As I started labeling the data, I quickly noticed an issue with the ground truth: not every receipt actually contains an invoice number. Instead, many include other identifiers like {GST, TRN, Slip, Receipt No, Transaction, Check, etc.} numbers.
This means we need heuristics both for labeling and for extraction. Strong heuristics matter because the more reliably they detect invoice numbers, the fewer inference calls we’ll need to make to a language model, saving both cost and time.
I followed these rules-of-thumb when labeling data:
GST was not used. Via research, it is a tax number.

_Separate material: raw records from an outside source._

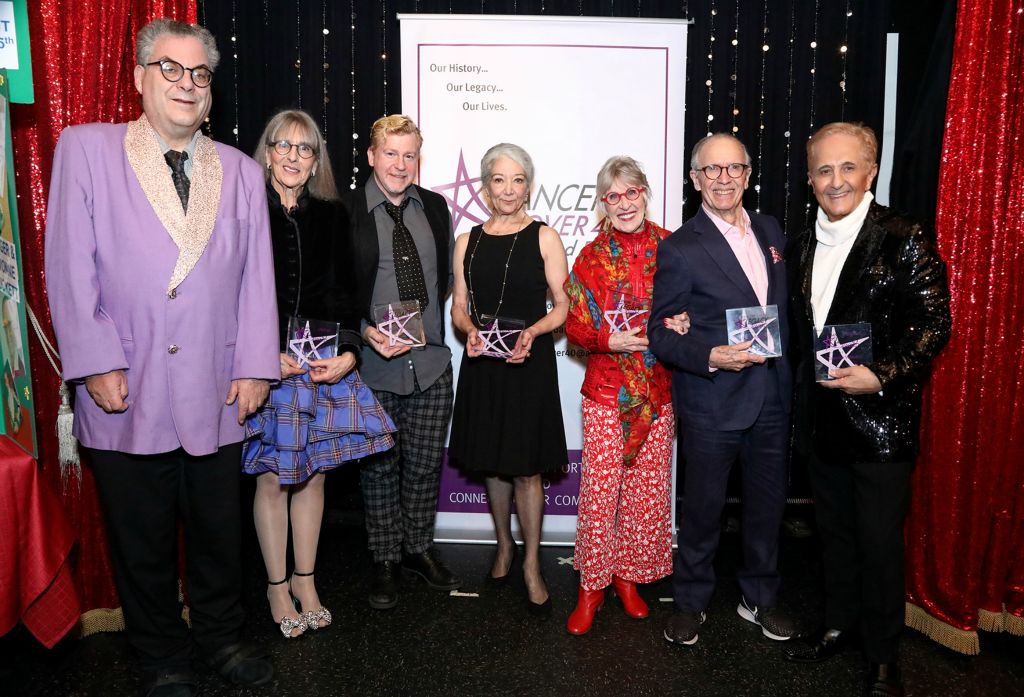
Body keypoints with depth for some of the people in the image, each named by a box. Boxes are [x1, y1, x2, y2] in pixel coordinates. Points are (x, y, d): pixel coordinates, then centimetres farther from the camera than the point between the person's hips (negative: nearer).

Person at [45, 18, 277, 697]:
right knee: (141, 539, 12)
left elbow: (257, 278, 6)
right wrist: (97, 364, -9)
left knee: (219, 530, 15)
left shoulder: (241, 172, 9)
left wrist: (255, 366, 0)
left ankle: (221, 634, 37)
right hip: (126, 391, -2)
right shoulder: (86, 149, 1)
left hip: (216, 392, 2)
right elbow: (70, 267, -3)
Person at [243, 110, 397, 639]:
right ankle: (277, 585, 22)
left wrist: (348, 352, -7)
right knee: (271, 478, 5)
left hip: (323, 364, 3)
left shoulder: (332, 216, 8)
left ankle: (305, 579, 26)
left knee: (313, 474, 10)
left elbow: (344, 294, 6)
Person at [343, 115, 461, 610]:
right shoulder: (345, 211, -6)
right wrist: (366, 332, -17)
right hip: (373, 364, -3)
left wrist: (431, 325, 4)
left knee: (426, 464, 13)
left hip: (431, 362, 4)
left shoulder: (435, 207, 8)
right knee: (379, 467, 10)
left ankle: (419, 550, 34)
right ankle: (385, 561, 29)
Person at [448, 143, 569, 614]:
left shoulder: (544, 238, -1)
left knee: (525, 468, 1)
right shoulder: (468, 242, 9)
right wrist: (470, 330, -11)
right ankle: (503, 546, 34)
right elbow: (458, 307, 11)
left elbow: (564, 306, -1)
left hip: (530, 364, -3)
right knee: (492, 464, 14)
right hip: (481, 364, 4)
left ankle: (531, 566, 16)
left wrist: (532, 332, -20)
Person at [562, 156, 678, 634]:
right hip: (607, 390, -1)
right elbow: (575, 325, 1)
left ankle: (630, 576, 29)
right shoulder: (592, 257, 0)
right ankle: (592, 585, 18)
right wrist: (609, 339, -18)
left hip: (658, 391, 2)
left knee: (649, 488, 9)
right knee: (599, 490, 0)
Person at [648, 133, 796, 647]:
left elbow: (782, 307, 16)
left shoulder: (770, 231, 8)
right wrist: (710, 357, -25)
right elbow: (659, 332, -11)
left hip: (772, 397, 6)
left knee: (767, 503, 17)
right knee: (703, 507, 9)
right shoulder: (680, 249, -11)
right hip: (712, 402, -5)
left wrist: (786, 368, 5)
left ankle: (759, 597, 38)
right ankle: (691, 601, 30)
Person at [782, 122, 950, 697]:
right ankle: (841, 625, 37)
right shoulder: (803, 246, 9)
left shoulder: (905, 239, -10)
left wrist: (882, 376, -24)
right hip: (823, 418, 6)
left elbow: (934, 325, -13)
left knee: (880, 542, 5)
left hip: (882, 418, -5)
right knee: (835, 533, 19)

Snippet of a receipt, where a GST number and invoice number is available
TRN / Transaction Numbers / Bill / Slip / C/N No / CB# / CHECK / MB were chosen as a fallback if an obvious invoice number is not available

“Transaction No:” of 1-8046 is used as the ground truth label.
An “ambiguous” label was given to those receipts that did not seem to have an obvious invoice number

T1 R000418193 is a possible invoice number, but since it is not explicit, it is better to be safe.
Full string was used. The unique identifier chosen here is POS/27408, not 27408.

“POS” means “Point of Sale”. I included it as part of the invoice number for simplicity and consistency.

#00420693 is the full string, though 00420693 is used as the ground truth label. This can be done in the postprocessing script when extracting labels.
“Slip No.” over “Trans”

train/X51005757199.jpg: “Slip No” was used instead of “Trans”. “Trans” is not a heuristic for data extraction.